Spécialiste du jiu-jitsu et excellent cavalier, Jack était également un gymnaste accompli. Il portait d'ailleurs une tenue de gymnaste avec un gilet sans manches orné d'un blason portant son nom. Dans ses aventures, il était aidé par les membres du Canada Jack Club (CJC), groupe de jeunes créé pour appuyer l'effort de guerre canadien. Beaucoup de héros de cette époque s'étaient adjoint de jeunes compagnons, mais le CJC existait à la fois dans Canadian Heroes et dans la réalité. Organisé par l'éditeur d'Educational, qui travailla avec les jeunes avant et après la guerre, le CJC recruta comme membres des centaines de lecteurs de Canadian Heroes à travers le Canada. Chaque numéro contenait des nouvelles du CJC, des concours et le profil d'un de ses membres ayant contribué de façon remarquable à l'effort de guerre.

Dessinées et écrites par George Menendez Rae, qui signait indifféremment ses œuvres du nom de Rae, Geo ou Dez, les aventures de Canada Jack étaient en général dépourvues de l'exotisme qui caractérisait celles des autres superhéros canadiens des années 1940. Cependant, Rae, un graphiste montréalais, réussit à créer des aventures bien structurées et pleines d'animation pour le seul superhéros d'Educational. Au cours de sa carrière, de mars 1943 à octobre 1945, Canada Jack déjoua une foule de dupes et d'agents nazis : pyromanes, colporteurs de rumeurs, spécialistes du marché noir, saboteurs de chantiers navals, kidnappeurs, prisonniers de guerre évadés et saboteurs de voies ferrées. Et, même si Rae n'était pas aussi passionné pour l'art de la BD que l'était Bachle, son travail, qu'il s'agisse de Canada Jack ou de la bande sur la GRC, qu'il avait créée pour Canadian Heroes, était celui d'un véritable professionnel. En fait, le seul autre artiste d'Educational à manifester plus d'aptitudes pour cet art était Sid Barron, qui se distingua plus tard comme caricaturiste canadien.

Pas plus que Nelvana et Johnny Canuck, Canada Jack ne survécut à la reprise de la distribution des BD américaines au Canada.

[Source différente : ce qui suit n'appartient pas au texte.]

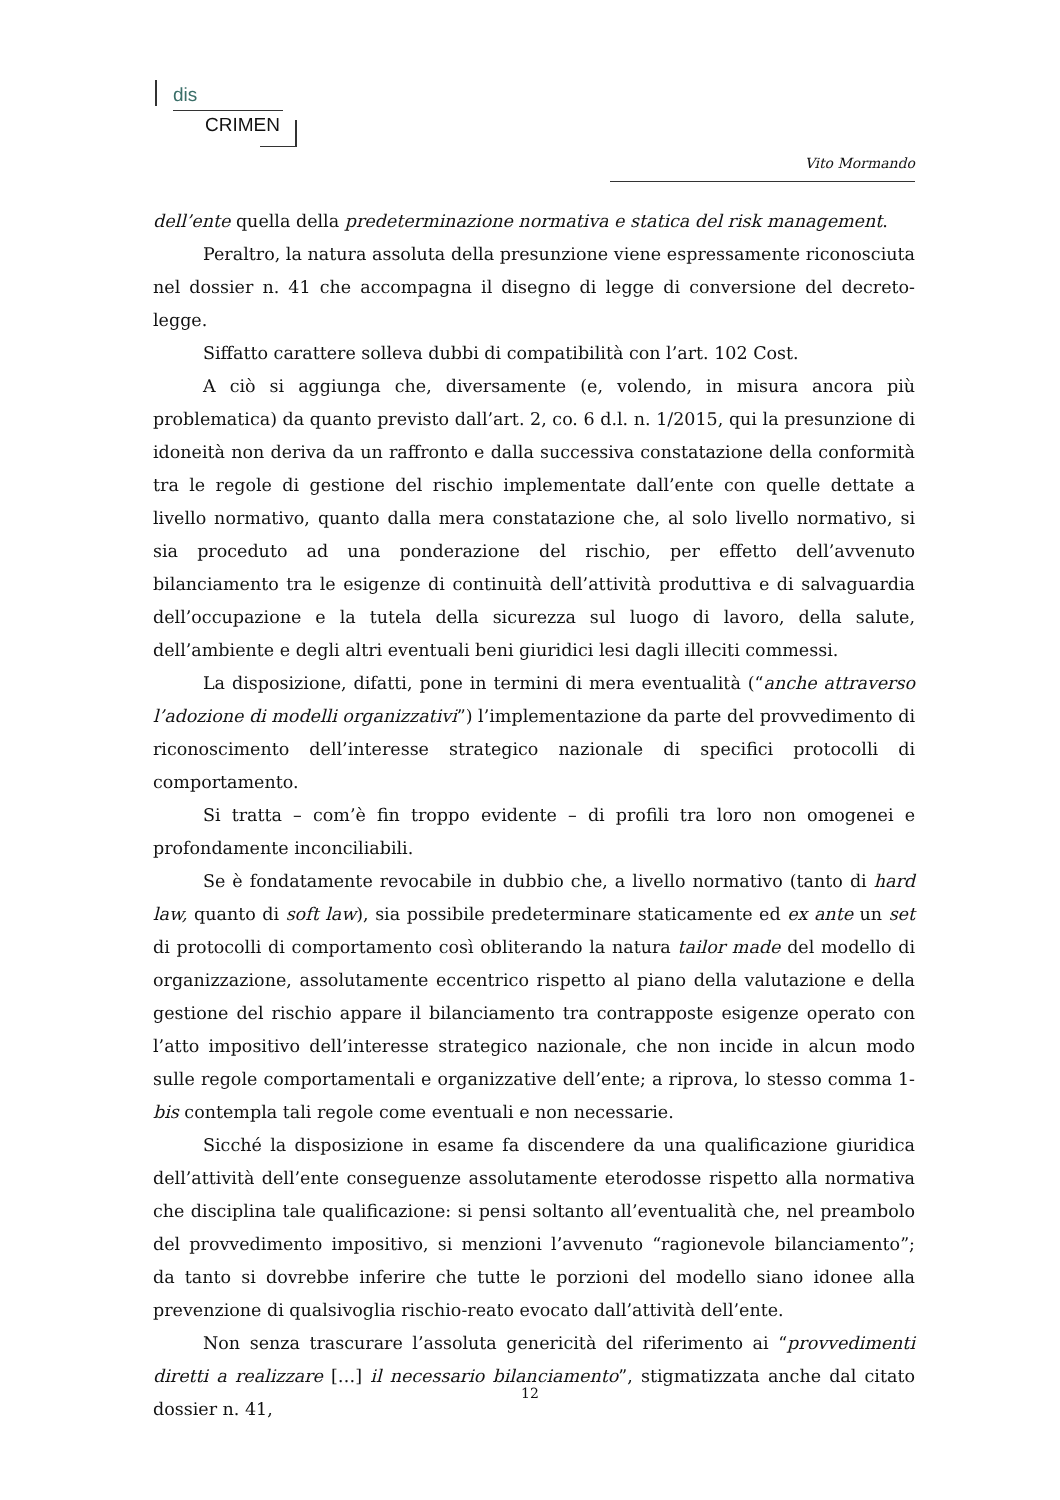dis
CRIMEN
Vito Mormando
dell’ente quella della predeterminazione normativa e statica del risk management.
Peraltro, la natura assoluta della presunzione viene espressamente riconosciuta nel dossier n. 41 che accompagna il disegno di legge di conversione del decreto-legge.
Siffatto carattere solleva dubbi di compatibilità con l’art. 102 Cost.
A ciò si aggiunga che, diversamente (e, volendo, in misura ancora più problematica) da quanto previsto dall’art. 2, co. 6 d.l. n. 1/2015, qui la presunzione di idoneità non deriva da un raffronto e dalla successiva constatazione della conformità tra le regole di gestione del rischio implementate dall’ente con quelle dettate a livello normativo, quanto dalla mera constatazione che, al solo livello normativo, si sia proceduto ad una ponderazione del rischio, per effetto dell’avvenuto bilanciamento tra le esigenze di continuità dell’attività produttiva e di salvaguardia dell’occupazione e la tutela della sicurezza sul luogo di lavoro, della salute, dell’ambiente e degli altri eventuali beni giuridici lesi dagli illeciti commessi.
La disposizione, difatti, pone in termini di mera eventualità (“anche attraverso l’adozione di modelli organizzativi”) l’implementazione da parte del provvedimento di riconoscimento dell’interesse strategico nazionale di specifici protocolli di comportamento.
Si tratta – com’è fin troppo evidente – di profili tra loro non omogenei e profondamente inconciliabili.
Se è fondatamente revocabile in dubbio che, a livello normativo (tanto di hard law, quanto di soft law), sia possibile predeterminare staticamente ed ex ante un set di protocolli di comportamento così obliterando la natura tailor made del modello di organizzazione, assolutamente eccentrico rispetto al piano della valutazione e della gestione del rischio appare il bilanciamento tra contrapposte esigenze operato con l’atto impositivo dell’interesse strategico nazionale, che non incide in alcun modo sulle regole comportamentali e organizzative dell’ente; a riprova, lo stesso comma 1-bis contempla tali regole come eventuali e non necessarie.
Sicché la disposizione in esame fa discendere da una qualificazione giuridica dell’attività dell’ente conseguenze assolutamente eterodosse rispetto alla normativa che disciplina tale qualificazione: si pensi soltanto all’eventualità che, nel preambolo del provvedimento impositivo, si menzioni l’avvenuto “ragionevole bilanciamento”; da tanto si dovrebbe inferire che tutte le porzioni del modello siano idonee alla prevenzione di qualsivoglia rischio-reato evocato dall’attività dell’ente.
Non senza trascurare l’assoluta genericità del riferimento ai “provvedimenti diretti a realizzare […] il necessario bilanciamento”, stigmatizzata anche dal citato dossier n. 41,
12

En fait, Educational se retira du marché en octobre 1945, au moment où Bell et d'autres maisons d'édition étaient encore déterminées à poursuivre leurs activités et entreprenaient la diffusion de leurs publications aux États-Unis. La disparition d'Educational fut peut-être un bien, car, une fois la menace de l'Axe éliminée, les aventures de Canada Jack devinrent de plus en plus ordinaires – si ordinaires que le vilain dans sa dernière aventure était incarné par un geai bleu. Comme Adrian Dingle, Rae abandonna la BD pour revenir au dessin publicitaire. Comme Dingle aussi, il poursuivit plus tard une carrière dans le domaine des beaux-arts. En fait, après la guerre, les deux créateurs de superhéros canadiens se lièrent d'amitié.

La disparition des BD canadiennes originales au cours de la période 1945–1947 marqua la fin de l'Âge d'or. L'aventure de Nelvana of the Northern Lights, l'héroïne de Dingle, dans Super Duper (no 7) de la F. E. Howard Company, en mai 1947, fut la dernière histoire de l'âge d'or mettant en scène un superhéros national canadien. Curieusement, c'était également la première à paraître en couleurs, ce qui semblait promettre Nelvana et les autres protecteurs du Nord à un brillant avenir. Pourtant, la génération suivante de jeunes Canadiens vibra au récit des aventures de héros étrangers.